▶ How to complete this task
Recast the text read from all the records as a JSON list of strings, one string per line, with blank lines skipped and the pictures left out.

▶ Source material
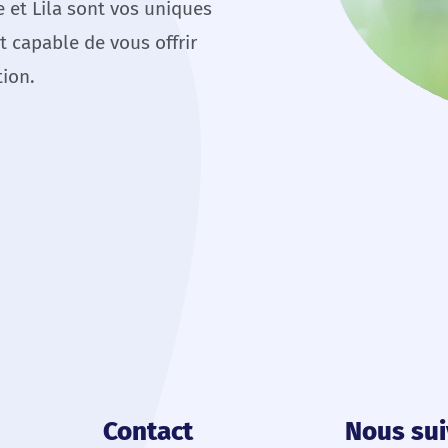
e et Lila sont vos uniques
t capable de vous offrir
tion.
Contact
Nous sui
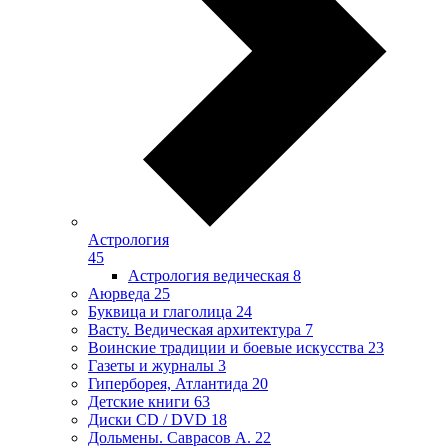
Астрология
45
Астрология ведическая
8
Аюрведа
25
Буквица и глаголица
24
Васту. Ведическая архитектура
7
Воинские традиции и боевые искусства
23
Газеты и журналы
3
Гиперборея, Атлантида
20
Детские книги
63
Диски CD / DVD
18
Дольмены. Саврасов А.
22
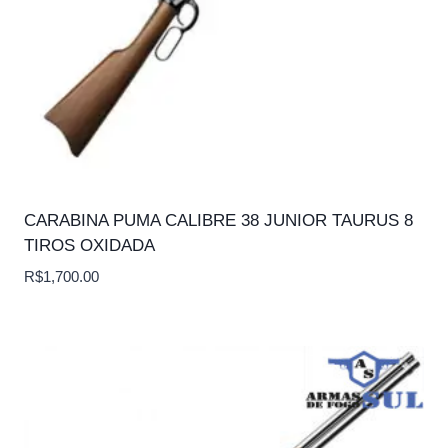
CARABINA PUMA CALIBRE 38 JUNIOR TAURUS 8
TIROS OXIDADA
R$
1,700.00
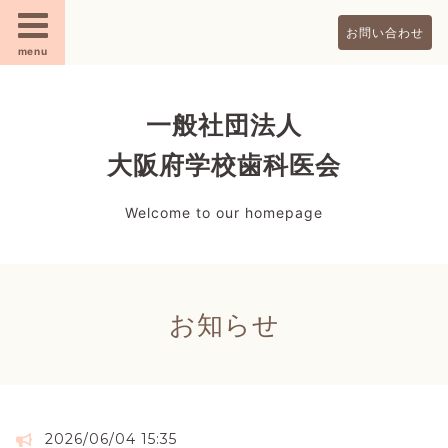
お問い合わせ
menu
一般社団法人
大阪府学校歯科医会
Welcome to our homepage
お知らせ
2026/06/04 15:35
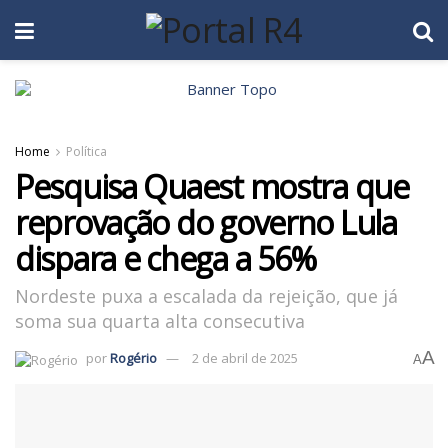
Home
Política
Pesquisa Quaest mostra que
reprovação do governo Lula
dispara e chega a 56%
Nordeste puxa a escalada da rejeição, que já
soma sua quarta alta consecutiva
A
por
Rogério
2 de abril de 2025
A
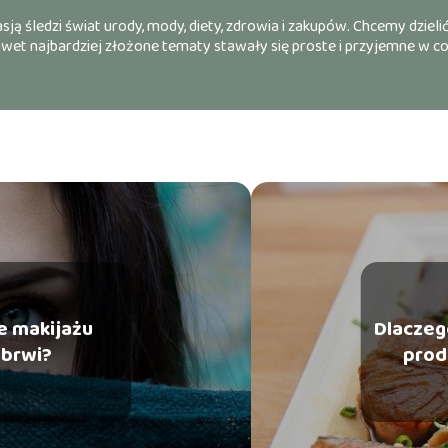
ją śledzi świat urody, mody, diety, zdrowia i zakupów. Chcemy dzielić
nawet najbardziej złożone tematy stawały się proste i przyjemne w c
e makijażu
Dlaczeg
brwi?
prod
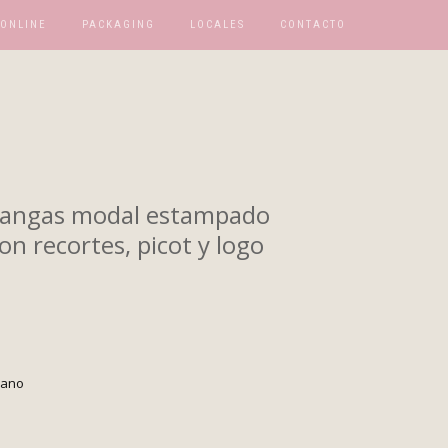
 ONLINE
PACKAGING
LOCALES
CONTACTO
mangas modal estampado
n recortes, picot y logo
rano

▶ Solution for this exercise
[
  "e et Lila sont vos uniques",
  "t capable de vous offrir",
  "tion.",
  "Contact",
  "Nous sui",
  "Астрология",
  "45",
  "Астрология ведическая",
  "8",
  "Аюрведа",
  "25",
  "Буквица и глаголица",
  "24",
  "Васту. Ведическая архитектура",
  "7",
  "Воинские традиции и боевые искусства",
  "23",
  "Газеты и журналы",
  "3",
  "Гиперборея, Атлантида",
  "20",
  "Детские книги",
  "63",
  "Диски CD / DVD",
  "18",
  "Дольмены. Саврасов А.",
  "22",
  "CARABINA PUMA CALIBRE 38 JUNIOR TAURUS 8",
  "TIROS OXIDADA",
  "R$",
  "1,700.00",
  "お問い合わせ",
  "menu",
  "一般社団法人",
  "大阪府学校歯科医会",
  "Welcome to our homepage",
  "お知らせ",
  "2026/06/04 15:35",
  "Home",
  "Política",
  "Pesquisa Quaest mostra que",
  "reprovação do governo Lula",
  "dispara e chega a 56%",
  "Nordeste puxa a escalada da rejeição, que já",
  "soma sua quarta alta consecutiva",
  "A",
  "por",
  "Rogério",
  "2 de abril de 2025",
  "A",
  "ją śledzi świat urody, mody, diety, zdrowia i zakupów. Chcemy dzielić",
  "nawet najbardziej złożone tematy stawały się proste i przyjemne w c",
  "e makijażu",
  "Dlaczeg",
  "brwi?",
  "prod",
  " ONLINE",
  "PACKAGING",
  "LOCALES",
  "CONTACTO",
  "mangas modal estampado",
  "n recortes, picot y logo",
  "rano"
]